* _GIVEN RECORDS_
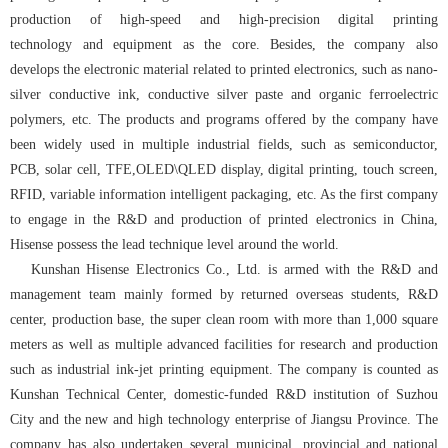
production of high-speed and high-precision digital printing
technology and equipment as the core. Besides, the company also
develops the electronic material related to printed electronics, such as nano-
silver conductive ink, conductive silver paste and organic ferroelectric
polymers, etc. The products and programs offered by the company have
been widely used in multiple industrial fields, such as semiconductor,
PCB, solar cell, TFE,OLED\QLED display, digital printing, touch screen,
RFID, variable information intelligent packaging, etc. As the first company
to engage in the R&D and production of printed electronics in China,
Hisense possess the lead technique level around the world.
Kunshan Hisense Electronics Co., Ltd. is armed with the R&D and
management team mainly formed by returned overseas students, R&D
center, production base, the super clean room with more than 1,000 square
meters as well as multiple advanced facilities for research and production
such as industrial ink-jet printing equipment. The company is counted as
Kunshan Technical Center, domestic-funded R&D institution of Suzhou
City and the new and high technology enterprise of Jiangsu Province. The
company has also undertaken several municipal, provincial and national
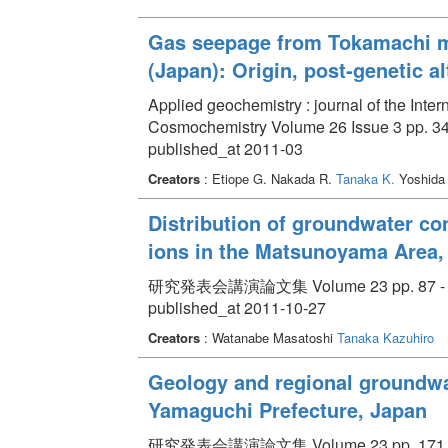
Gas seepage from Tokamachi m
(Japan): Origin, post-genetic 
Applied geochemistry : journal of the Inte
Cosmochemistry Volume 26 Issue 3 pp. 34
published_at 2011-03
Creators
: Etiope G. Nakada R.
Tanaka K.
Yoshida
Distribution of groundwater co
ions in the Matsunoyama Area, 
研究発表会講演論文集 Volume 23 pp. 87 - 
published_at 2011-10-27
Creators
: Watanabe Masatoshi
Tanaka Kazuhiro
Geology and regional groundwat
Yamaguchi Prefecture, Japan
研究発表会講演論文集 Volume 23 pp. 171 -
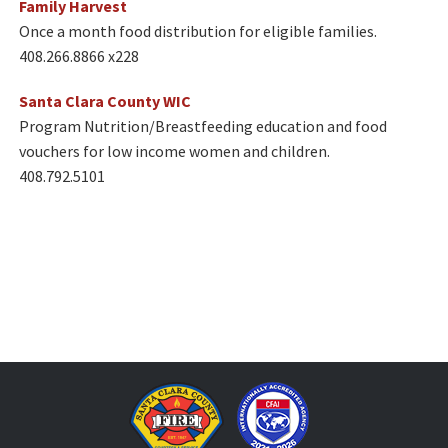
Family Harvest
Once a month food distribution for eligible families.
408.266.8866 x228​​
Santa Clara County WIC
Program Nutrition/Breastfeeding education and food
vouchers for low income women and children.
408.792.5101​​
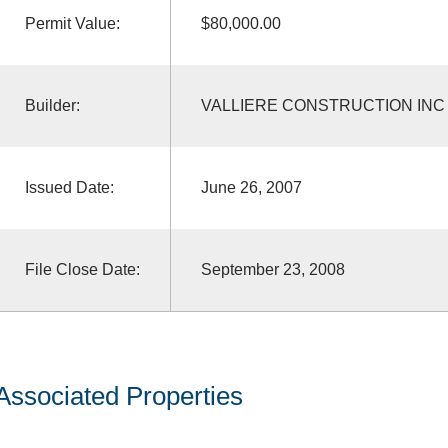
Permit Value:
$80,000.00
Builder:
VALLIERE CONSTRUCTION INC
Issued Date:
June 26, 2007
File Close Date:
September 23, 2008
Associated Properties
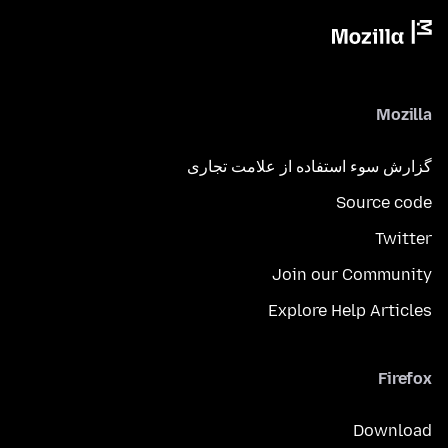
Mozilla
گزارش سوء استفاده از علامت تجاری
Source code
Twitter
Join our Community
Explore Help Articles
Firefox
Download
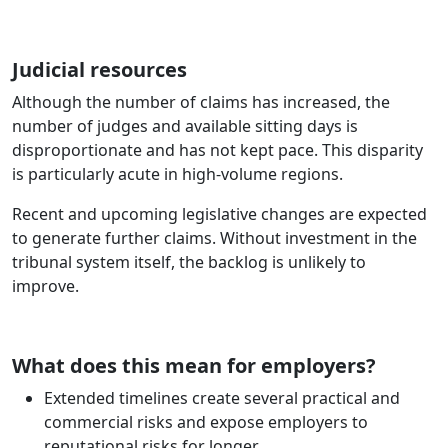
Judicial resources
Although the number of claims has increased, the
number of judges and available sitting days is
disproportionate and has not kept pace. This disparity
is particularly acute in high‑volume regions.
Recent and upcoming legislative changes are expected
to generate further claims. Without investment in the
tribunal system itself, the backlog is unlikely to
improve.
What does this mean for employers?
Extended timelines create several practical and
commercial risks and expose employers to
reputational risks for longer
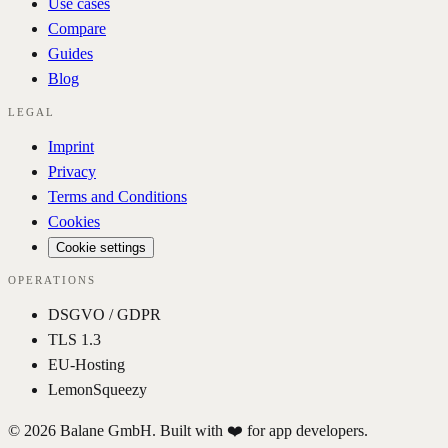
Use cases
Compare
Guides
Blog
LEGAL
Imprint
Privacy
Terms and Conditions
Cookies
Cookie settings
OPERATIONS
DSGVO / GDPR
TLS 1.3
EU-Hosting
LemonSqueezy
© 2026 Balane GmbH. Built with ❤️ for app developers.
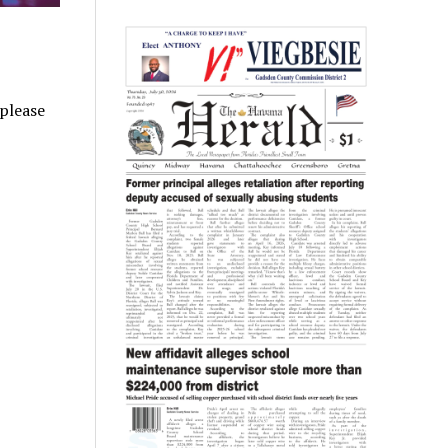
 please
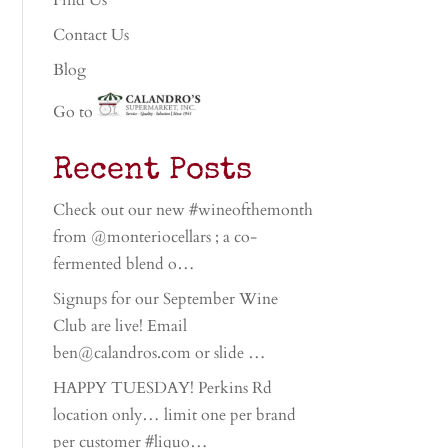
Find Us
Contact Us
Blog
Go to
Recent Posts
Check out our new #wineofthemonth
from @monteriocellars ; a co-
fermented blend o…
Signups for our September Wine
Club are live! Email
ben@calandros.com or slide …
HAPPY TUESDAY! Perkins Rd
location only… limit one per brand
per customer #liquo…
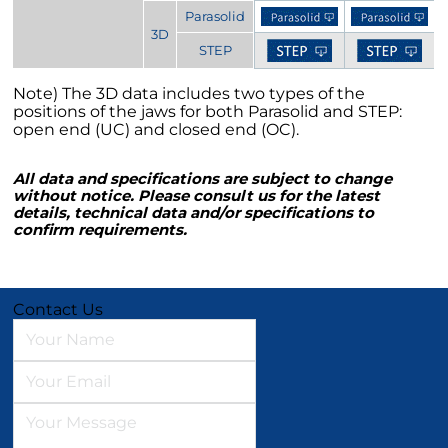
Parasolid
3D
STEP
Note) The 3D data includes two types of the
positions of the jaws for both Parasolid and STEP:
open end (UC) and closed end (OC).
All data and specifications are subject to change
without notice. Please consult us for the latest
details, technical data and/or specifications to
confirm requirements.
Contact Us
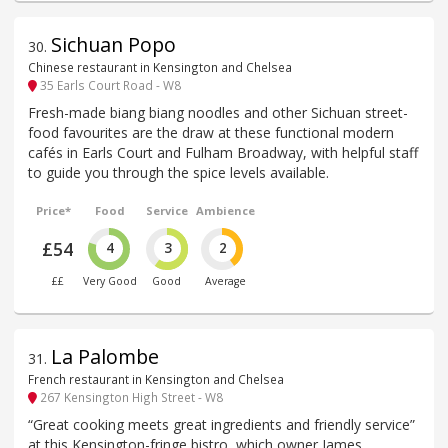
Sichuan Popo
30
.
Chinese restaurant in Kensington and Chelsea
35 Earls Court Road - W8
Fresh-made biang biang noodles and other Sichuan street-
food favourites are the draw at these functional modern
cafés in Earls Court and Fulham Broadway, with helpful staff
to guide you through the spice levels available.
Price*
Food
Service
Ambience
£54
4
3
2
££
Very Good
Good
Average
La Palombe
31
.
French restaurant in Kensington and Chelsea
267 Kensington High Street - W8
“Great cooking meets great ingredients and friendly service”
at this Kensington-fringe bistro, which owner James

* _TASK GOAL_
Copy out the text of all the records again, replacing "Creators" with "Authors" wherever it appears and changing nothing else. Leave the pictures out of your answer.

* _ANSWER BELOW_
production of high-speed and high-precision digital printing
technology and equipment as the core. Besides, the company also
develops the electronic material related to printed electronics, such as nano-
silver conductive ink, conductive silver paste and organic ferroelectric
polymers, etc. The products and programs offered by the company have
been widely used in multiple industrial fields, such as semiconductor,
PCB, solar cell, TFE,OLED\QLED display, digital printing, touch screen,
RFID, variable information intelligent packaging, etc. As the first company
to engage in the R&D and production of printed electronics in China,
Hisense possess the lead technique level around the world.
Kunshan Hisense Electronics Co., Ltd. is armed with the R&D and
management team mainly formed by returned overseas students, R&D
center, production base, the super clean room with more than 1,000 square
meters as well as multiple advanced facilities for research and production
such as industrial ink-jet printing equipment. The company is counted as
Kunshan Technical Center, domestic-funded R&D institution of Suzhou
City and the new and high technology enterprise of Jiangsu Province. The
company has also undertaken several municipal, provincial and national
Gas seepage from Tokamachi m
(Japan): Origin, post-genetic 
Applied geochemistry : journal of the Inte
Cosmochemistry Volume 26 Issue 3 pp. 34
published_at 2011-03
Authors
: Etiope G. Nakada R.
Tanaka K.
Yoshida
Distribution of groundwater co
ions in the Matsunoyama Area, 
研究発表会講演論文集 Volume 23 pp. 87 - 
published_at 2011-10-27
Authors
: Watanabe Masatoshi
Tanaka Kazuhiro
Geology and regional groundwat
Yamaguchi Prefecture, Japan
研究発表会講演論文集 Volume 23 pp. 171 -
Family Harvest
Once a month food distribution for eligible families.
408.266.8866 x228​​
Santa Clara County WIC
Program Nutrition/Breastfeeding education and food
vouchers for low income women and children.
408.792.5101​​
Permit Value:
$80,000.00
Builder:
VALLIERE CONSTRUCTION INC
Issued Date:
June 26, 2007
File Close Date:
September 23, 2008
Associated Properties
Mozilla
گزارش سوء استفاده از علامت تجاری
Source code
Twitter
Join our Community
Explore Help Articles
Firefox
Download
Judicial resources
Although the number of claims has increased, the
number of judges and available sitting days is
disproportionate and has not kept pace. This disparity
is particularly acute in high‑volume regions.
Recent and upcoming legislative changes are expected
to generate further claims. Without investment in the
tribunal system itself, the backlog is unlikely to
improve.
What does this mean for employers?
Extended timelines create several practical and
commercial risks and expose employers to
reputational risks for longer
Use cases
Compare
Guides
Blog
LEGAL
Imprint
Privacy
Terms and Conditions
Cookies
Cookie settings
OPERATIONS
DSGVO / GDPR
TLS 1.3
EU-Hosting
LemonSqueezy
© 2026 Balane GmbH. Built with ❤️ for app developers.
 please
Find Us
Contact Us
Blog
Go to
Recent Posts
Check out our new #wineofthemonth
from @monteriocellars ; a co-
fermented blend o…
Signups for our September Wine
Club are live! Email
ben@calandros.com or slide …
HAPPY TUESDAY! Perkins Rd
location only… limit one per brand
per customer #liquo…
Parasolid
3D
STEP
Note) The 3D data includes two types of the
positions of the jaws for both Parasolid and STEP:
open end (UC) and closed end (OC).
All data and specifications are subject to change
without notice. Please consult us for the latest
details, technical data and/or specifications to
confirm requirements.
Contact Us
Sichuan Popo
30
.
Chinese restaurant in Kensington and Chelsea
35 Earls Court Road - W8
Fresh-made biang biang noodles and other Sichuan street-
food favourites are the draw at these functional modern
cafés in Earls Court and Fulham Broadway, with helpful staff
to guide you through the spice levels available.
Price*
Food
Service
Ambience
£54
4
3
2
££
Very Good
Good
Average
La Palombe
31
.
French restaurant in Kensington and Chelsea
267 Kensington High Street - W8
“Great cooking meets great ingredients and friendly service”
at this Kensington-fringe bistro, which owner James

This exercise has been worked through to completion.